It’s an ambitious goal – too ambitious. Some North Carolina Republican lawmakers say they want to reduce this state’s personal and corporate income-tax rates until they no longer exist.
That sounds sweet until you consider the consequences. State government, after all, costs money. We can’t stop running our schools, paving our highways and fixing our broken infrastructure. Income taxes generate more than $10 billion a year in revenue. That’s not easy to replace.
Yet Sen. Bob Rucho, a Mecklenburg Republican who is the tax-reform field general in the Senate, says “the bottom line is we have a destination, that being zero personal (income tax) and ultimately zero corporate.”
Getting there would mean the removal of many tax exemptions and a vast expansion of the sales tax to a variety of goods and services that have long gone untaxed. A trim for your hair or your hedges may suddenly grow more costly. And even that wouldn’t replace $10 billion.
It’s no surprise that many of the businesses that would be on the losing side of that equation are heading to Raleigh to lobby against the part of tax reform that would affect them. So has it ever been when the General Assembly talks tax reform. To date, legislators have failed to stand up to that pressure.

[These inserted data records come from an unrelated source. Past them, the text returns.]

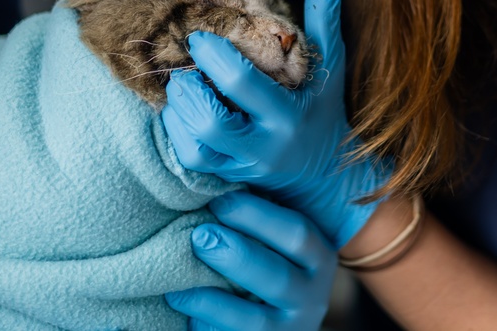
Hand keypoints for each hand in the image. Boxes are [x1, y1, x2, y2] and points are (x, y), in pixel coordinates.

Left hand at [161, 0, 390, 247]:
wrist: (326, 173)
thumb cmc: (322, 108)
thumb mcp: (330, 64)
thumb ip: (325, 18)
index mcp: (288, 112)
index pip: (241, 83)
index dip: (214, 56)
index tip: (201, 37)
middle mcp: (263, 145)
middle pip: (209, 122)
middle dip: (188, 89)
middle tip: (186, 67)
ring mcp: (242, 166)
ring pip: (193, 147)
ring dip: (178, 112)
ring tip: (183, 87)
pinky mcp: (226, 177)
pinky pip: (191, 160)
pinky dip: (179, 132)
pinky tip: (184, 111)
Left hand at [165, 191, 335, 330]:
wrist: (282, 318)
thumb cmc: (271, 260)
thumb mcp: (279, 240)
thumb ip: (259, 217)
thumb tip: (216, 181)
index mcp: (319, 258)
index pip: (297, 234)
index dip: (257, 216)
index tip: (219, 200)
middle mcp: (312, 297)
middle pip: (277, 278)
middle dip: (235, 255)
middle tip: (199, 236)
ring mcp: (289, 329)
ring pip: (254, 321)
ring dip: (211, 299)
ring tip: (177, 284)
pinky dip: (205, 325)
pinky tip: (182, 307)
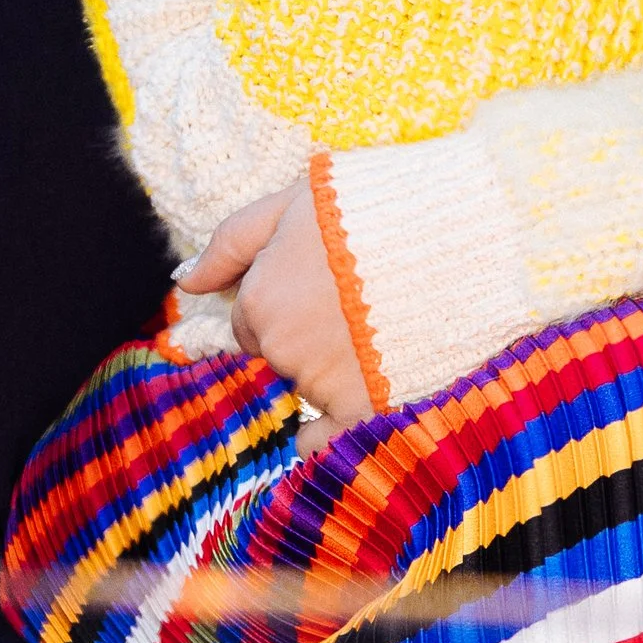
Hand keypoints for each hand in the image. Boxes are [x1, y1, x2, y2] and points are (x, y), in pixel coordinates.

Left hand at [179, 179, 371, 426]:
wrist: (458, 237)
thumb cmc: (376, 209)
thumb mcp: (294, 202)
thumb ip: (231, 242)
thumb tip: (184, 281)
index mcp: (260, 298)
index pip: (250, 319)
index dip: (284, 301)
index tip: (325, 284)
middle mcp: (282, 347)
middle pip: (277, 353)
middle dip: (305, 335)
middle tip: (356, 305)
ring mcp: (322, 382)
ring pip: (306, 386)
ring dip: (331, 369)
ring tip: (380, 329)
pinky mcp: (364, 408)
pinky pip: (323, 440)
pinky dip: (327, 434)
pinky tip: (344, 413)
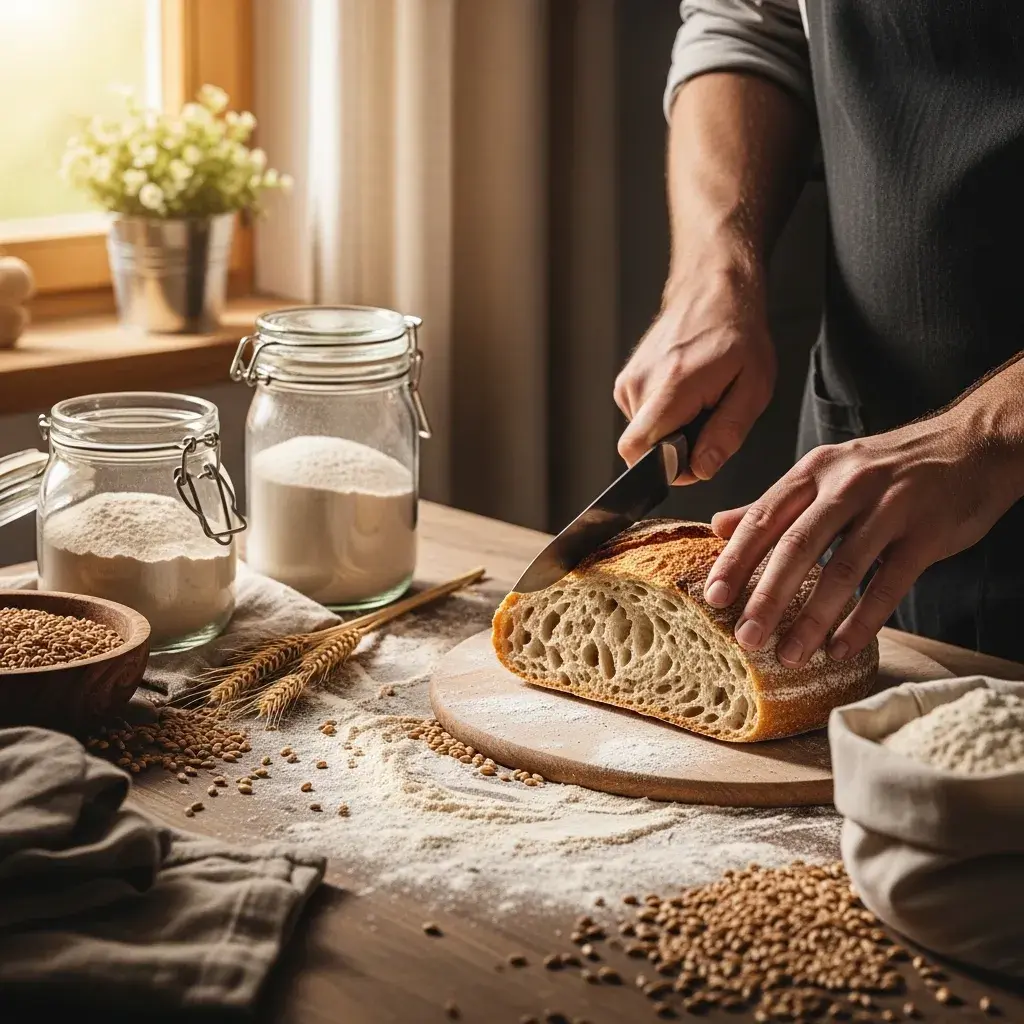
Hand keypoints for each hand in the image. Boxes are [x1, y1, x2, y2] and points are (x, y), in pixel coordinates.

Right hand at [614, 260, 775, 481]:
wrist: (713, 290)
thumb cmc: (738, 335)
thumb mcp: (753, 388)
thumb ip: (727, 433)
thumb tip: (701, 469)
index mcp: (671, 387)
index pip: (637, 450)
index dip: (665, 468)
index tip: (694, 456)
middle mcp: (640, 384)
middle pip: (644, 448)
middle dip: (675, 449)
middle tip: (707, 419)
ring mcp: (628, 381)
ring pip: (644, 434)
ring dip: (672, 430)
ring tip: (698, 400)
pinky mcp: (626, 381)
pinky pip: (641, 418)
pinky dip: (664, 416)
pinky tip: (685, 393)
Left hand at [702, 402, 1023, 665]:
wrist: (972, 444)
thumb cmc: (888, 467)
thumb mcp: (826, 471)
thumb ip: (774, 502)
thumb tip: (717, 526)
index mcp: (814, 471)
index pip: (764, 517)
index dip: (736, 559)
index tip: (712, 597)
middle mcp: (847, 486)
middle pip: (797, 546)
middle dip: (767, 597)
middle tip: (745, 637)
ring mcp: (889, 508)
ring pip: (842, 570)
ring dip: (813, 619)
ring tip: (790, 654)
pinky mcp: (926, 534)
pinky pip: (889, 585)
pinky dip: (862, 621)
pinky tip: (841, 647)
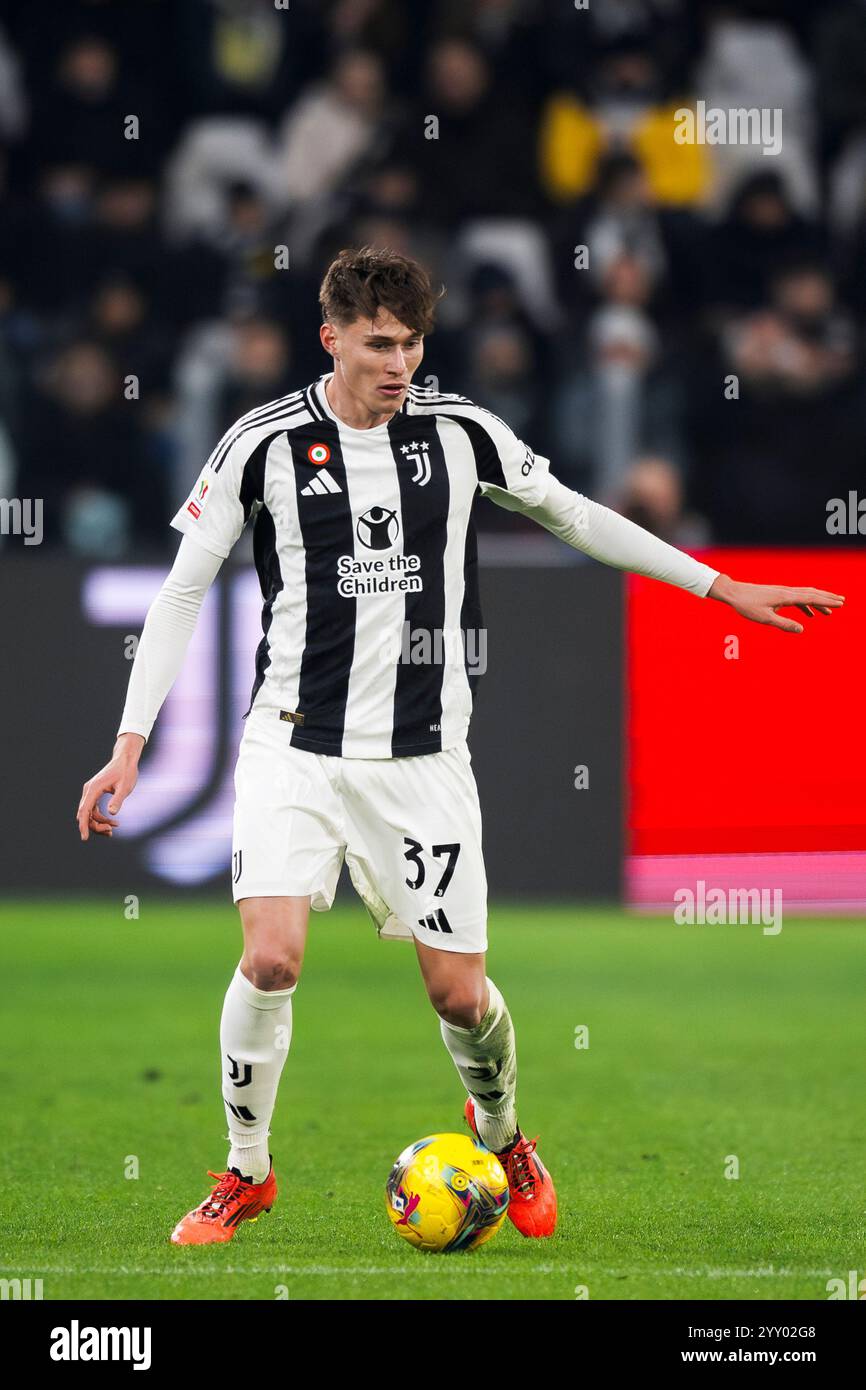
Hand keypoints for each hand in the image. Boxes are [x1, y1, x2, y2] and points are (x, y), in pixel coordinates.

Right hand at [77, 733, 144, 841]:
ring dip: (99, 823)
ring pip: (89, 813)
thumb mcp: (125, 787)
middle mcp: (89, 791)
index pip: (84, 811)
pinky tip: (113, 823)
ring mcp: (91, 792)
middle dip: (95, 826)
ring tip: (113, 829)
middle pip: (86, 814)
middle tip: (111, 832)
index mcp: (93, 789)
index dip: (84, 826)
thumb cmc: (126, 772)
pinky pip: (93, 809)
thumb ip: (117, 799)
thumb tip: (112, 813)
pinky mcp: (95, 793)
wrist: (125, 759)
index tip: (85, 838)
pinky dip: (101, 817)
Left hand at [708, 574, 844, 633]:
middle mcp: (787, 591)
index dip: (826, 601)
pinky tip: (809, 615)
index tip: (840, 604)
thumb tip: (802, 629)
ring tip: (829, 612)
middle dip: (827, 598)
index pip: (811, 598)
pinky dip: (806, 605)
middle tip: (842, 602)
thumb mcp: (765, 618)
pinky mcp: (778, 594)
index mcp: (786, 596)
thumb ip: (784, 624)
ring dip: (818, 602)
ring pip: (805, 595)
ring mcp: (782, 592)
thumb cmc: (747, 606)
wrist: (734, 592)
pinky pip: (797, 599)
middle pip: (812, 593)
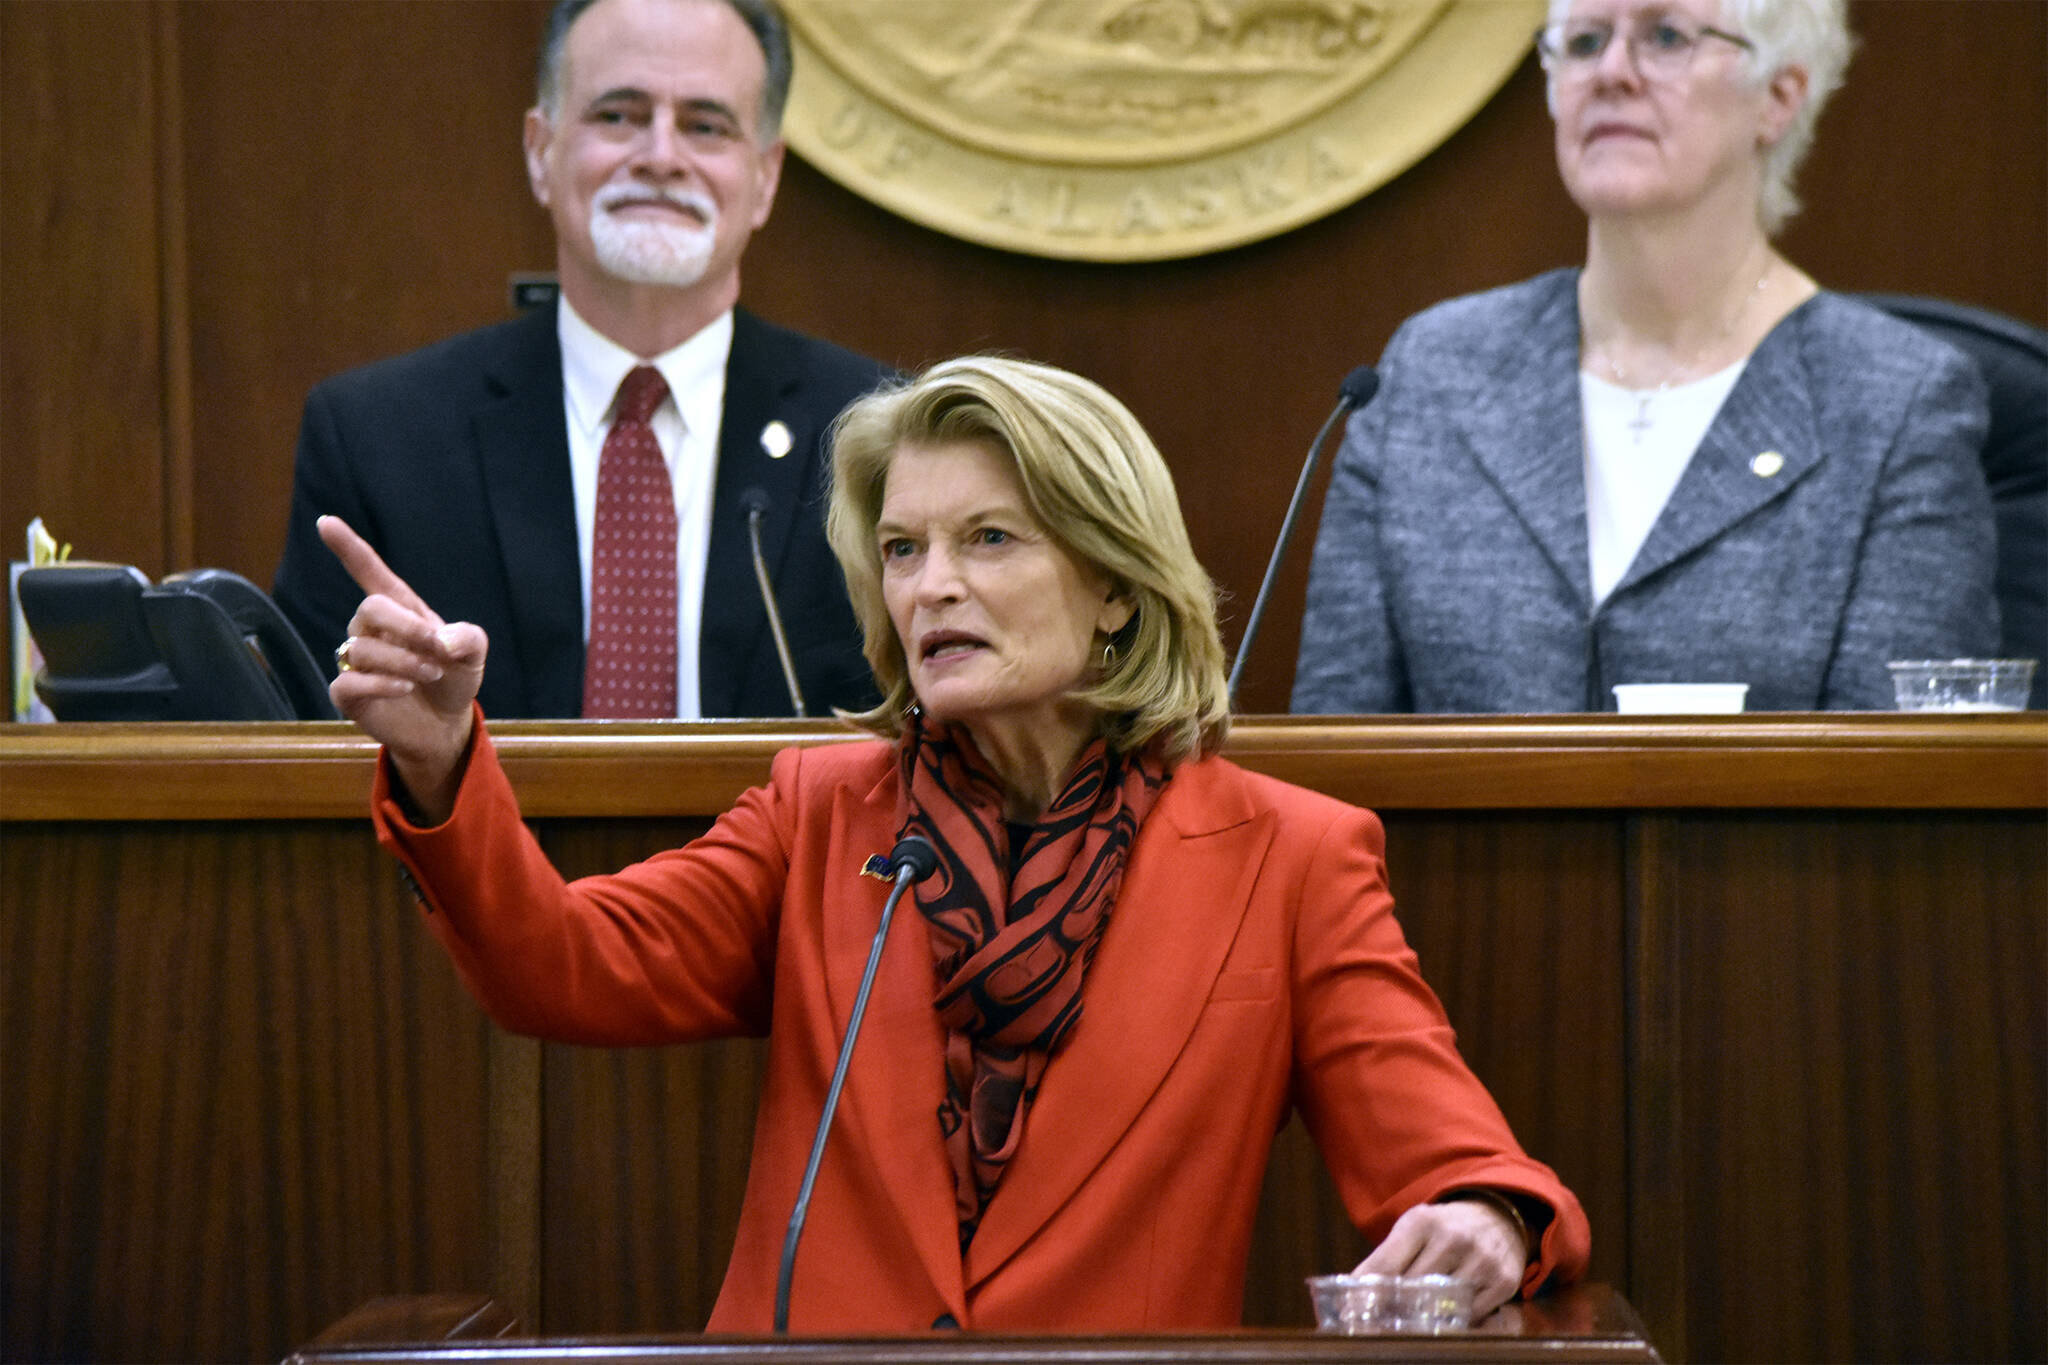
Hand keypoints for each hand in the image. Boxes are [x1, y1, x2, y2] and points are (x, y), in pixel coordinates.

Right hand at [318, 514, 486, 820]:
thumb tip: (440, 639)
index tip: (325, 522)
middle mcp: (372, 630)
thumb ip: (466, 637)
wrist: (446, 725)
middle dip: (406, 626)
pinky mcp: (348, 694)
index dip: (349, 548)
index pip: (369, 572)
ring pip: (365, 649)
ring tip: (430, 674)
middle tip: (435, 648)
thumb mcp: (473, 653)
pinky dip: (381, 684)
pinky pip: (349, 681)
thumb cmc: (454, 678)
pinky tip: (405, 689)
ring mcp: (357, 661)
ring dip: (404, 662)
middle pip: (370, 608)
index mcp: (401, 610)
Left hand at [1354, 1198, 1526, 1319]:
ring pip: (1444, 1304)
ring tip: (1416, 1320)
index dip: (1371, 1291)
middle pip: (1414, 1288)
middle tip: (1387, 1320)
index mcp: (1422, 1221)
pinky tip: (1449, 1316)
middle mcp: (1454, 1238)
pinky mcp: (1503, 1281)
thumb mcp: (1411, 1229)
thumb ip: (1384, 1257)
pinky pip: (1472, 1314)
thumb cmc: (1443, 1228)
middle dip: (1398, 1306)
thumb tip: (1353, 1290)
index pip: (1387, 1264)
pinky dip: (1459, 1320)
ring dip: (1428, 1316)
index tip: (1356, 1310)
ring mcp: (1481, 1260)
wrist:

That’s why we have a tax code remarkably unchanged since the days when tobacco, textiles and furniture drove North Carolina’s economy.
Eliminating all income taxes would be a bad idea, because it would shift the burden to levies that would do more damage, or drastically cut services that are basic to a functioning society, like education and a social safety net.
Gov. Pat McCrory and House leaders have a better, more realistic goal: Cut our corporate and personal income taxes so they’re comparable to those of our neighbors, Virginia and South Carolina. That removes our built-in handicap as we compete with those states to lure new businesses, but it doesn’t destabilize a still-fragile economy. Tax revenues are beginning to rise, but only gradually. Tax cutting needs to be gradual too.
But before we even begin talking about how much to cut those tax rates, we’ve got to extract a more fundamental pledge from our representatives in Raleigh: They will listen respectfully to the barrage of lobbying, but then act in a way that best benefits all the residents of this state.
Tax reform is too important to leave to a flotilla of lobbyists. This year, the General Assembly really needs to get it done.